Wednesday, November 23, 2022

How do you Forgive the Deepest Hurts?

     How do you forgive the deepest hurt committed against you? By choosing to love the person who committed it. By choosing to see the person as someone with their own hurts, their own history, and saying, "I understand why you are doing what you are doing, and I cannot say that, in your shoes, I wouldn't have chosen the same path." Love, the word actually used in the Greek text, has little to do with romantic attachment or familial affection, and everything to do with choosing to have compassion for the other person.

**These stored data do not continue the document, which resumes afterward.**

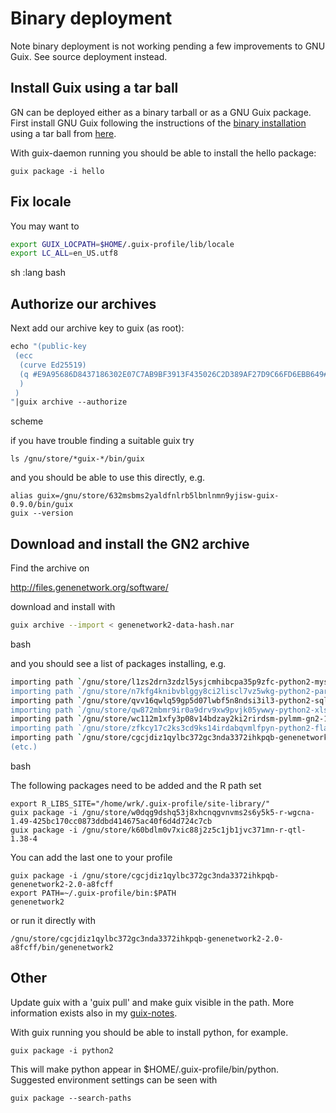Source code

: * Binary deployment

Note binary deployment is not working pending a few improvements
to GNU Guix. See source deployment instead.

** Install Guix using a tar ball

GN can be deployed either as a binary tarball or as a GNU Guix
package. First install GNU Guix following the instructions of the
[[https://www.gnu.org/software/guix/manual/html_node/Binary-Installation.html#Binary-Installation][binary installation]] using a tar ball from [[https://www.gnu.org/software/guix/download/][here]].

With guix-daemon running you should be able to install the hello
package:

: guix package -i hello

** Fix locale

You may want to 

#+begin_src sh   :lang bash
export GUIX_LOCPATH=$HOME/.guix-profile/lib/locale
export LC_ALL=en_US.utf8
#+end_src sh   :lang bash

** Authorize our archives

Next add our archive key to guix (as root):

#+begin_src scheme
echo "(public-key   
 (ecc 
  (curve Ed25519)
  (q #E9A95686D8437186302E07C7AB9BF3913F435026C2D389AF27D9C66FD6EBB649#)
  )
 )
"|guix archive --authorize
#+end_src scheme

if you have trouble finding a suitable guix try

: ls /gnu/store/*guix-*/bin/guix

and you should be able to use this directly, e.g.

: alias guix=/gnu/store/632msbms2yaldfnlrb5lbnlnmn9yjisw-guix-0.9.0/bin/guix
: guix --version

** Download and install the GN2 archive

Find the archive on 

  http://files.genenetwork.org/software/

download and install with

#+begin_src bash
guix archive --import < genenetwork2-data-hash.nar
#+end_src bash

and you should see a list of packages installing, e.g.

#+begin_src bash
importing path `/gnu/store/l1zs2drn3zdzl5ysjcmhibcpa35p9zfc-python2-mysqlclient-1.3.7'
importing path `/gnu/store/n7kfg4knibvblggy8ci2liscl7vz5wkg-python2-parallel-1.6.4'
importing path `/gnu/store/qvv16qwlq59gp5d07lwbf5n8ndsi3il3-python2-sqlalchemy-1.0.11'
importing path `/gnu/store/qw872mbmr9ir0a9drv9xw9pvjk05ywwy-python2-xlsxwriter-0.8.4'
importing path `/gnu/store/wc112m1xfy3p08v14bdzay2ki2rirdsm-pylmm-gn2-1.0-3c6d1cac8'
importing path `/gnu/store/zfkcy17c2ks3cd9ks14irdabqvmlfpyn-python2-flask-sqlalchemy-2.1'
importing path `/gnu/store/cgcjdiz1qylbc372gc3nda3372ihkpqb-genenetwork2-2.0-a8fcff4'
(etc.)
#+end_src bash

The following packages need to be added and the R path set

: export R_LIBS_SITE="/home/wrk/.guix-profile/site-library/"
: guix package -i /gnu/store/w0dqg9dshq53j8xhcnqgvnvms2s6y5k5-r-wgcna-1.49-425bc170cc0873ddbd414675ac40f6d4d724c7cb
: guix package -i /gnu/store/k60bdlm0v7xic88j2z5c1jb1jvc371mn-r-qtl-1.38-4

You can add the last one to your profile

: guix package -i /gnu/store/cgcjdiz1qylbc372gc3nda3372ihkpqb-genenetwork2-2.0-a8fcff
: export PATH=~/.guix-profile/bin:$PATH
: genenetwork2

 or run it directly with

: /gnu/store/cgcjdiz1qylbc372gc3nda3372ihkpqb-genenetwork2-2.0-a8fcff/bin/genenetwork2



** Other

Update guix with a 'guix pull' and make guix visible in the path.
More information exists also in my [[https://github.com/pjotrp/guix-notes/blob/master/INSTALL.org][guix-notes]].

With guix running you should be able to install python, for example.

: guix package -i python2

This will make python appear in $HOME/.guix-profile/bin/python. Suggested
environment settings can be seen with

: guix package --search-paths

     How do you forgive a murderer, a rapist, a person who has become a monster? You look deeply into that person and recognize that they were not always so. You look at the experiences of the child they were, the neurological considerations of their biology, the education and what they know or knew at the time; you look at everything and really ask yourself, would I have done any differently were I them?
We always want to say, "Yes, of course I would have done differently." Ah, but you are a different person, with a different past history, a different brain chemistry, a different set of learning experiences from them. Of course you would have done differently, you were never that person.
     The only path through the bitterness, the anger, and the hurt which we feel is by choosing to love the other person. By setting that person as the object of our compassion. Fear is always the root of things like anger, frustration, hurt, and bitterness. But Love tosses fear outside, always, and because it tosses fear outside, things like anger, bitterness, and hatred are tossed with it. These cannot exist where there is no fear, and thus they cannot exist where love and compassion are present.
     Loving the other person isn't always about the other person, but it is always about ourselves. Loving the other person may change the other person, but it will change ourselves. The other person may or may not understand, or even have knowledge of this love. That is not always the point. They may be so twisted within themselves, and thus dangerous to themselves and others, that it may not matter whether they recognize it or not. Again, that is not the point. Loving the other person is about overcoming your own fear, your own anger, and your own hatred. If it overpowers theirs as well, so much the better.
Love always lets go. Fear always clings. Fear always holds on to wrongs, love always releases them into the void. It is because of fear we become either attached or averse; fear of loss of something we perceive as beneficial, or fear of gain of something we perceive as harmful. But attachment, either positive or negative, is always driven by fear.
     God loves and is love, but He holds no attachments. What need is there for Him to be attached to anything? All things depend on Him for their existence. Nothing is ever lost to Him, but is merely transformed.
     How do you overcome the fear, anger, and hatred from the most grievous of offenses? How do you forgive the one who has caused you the greatest suffering? By choosing to love them, and letting the fear go because of that love.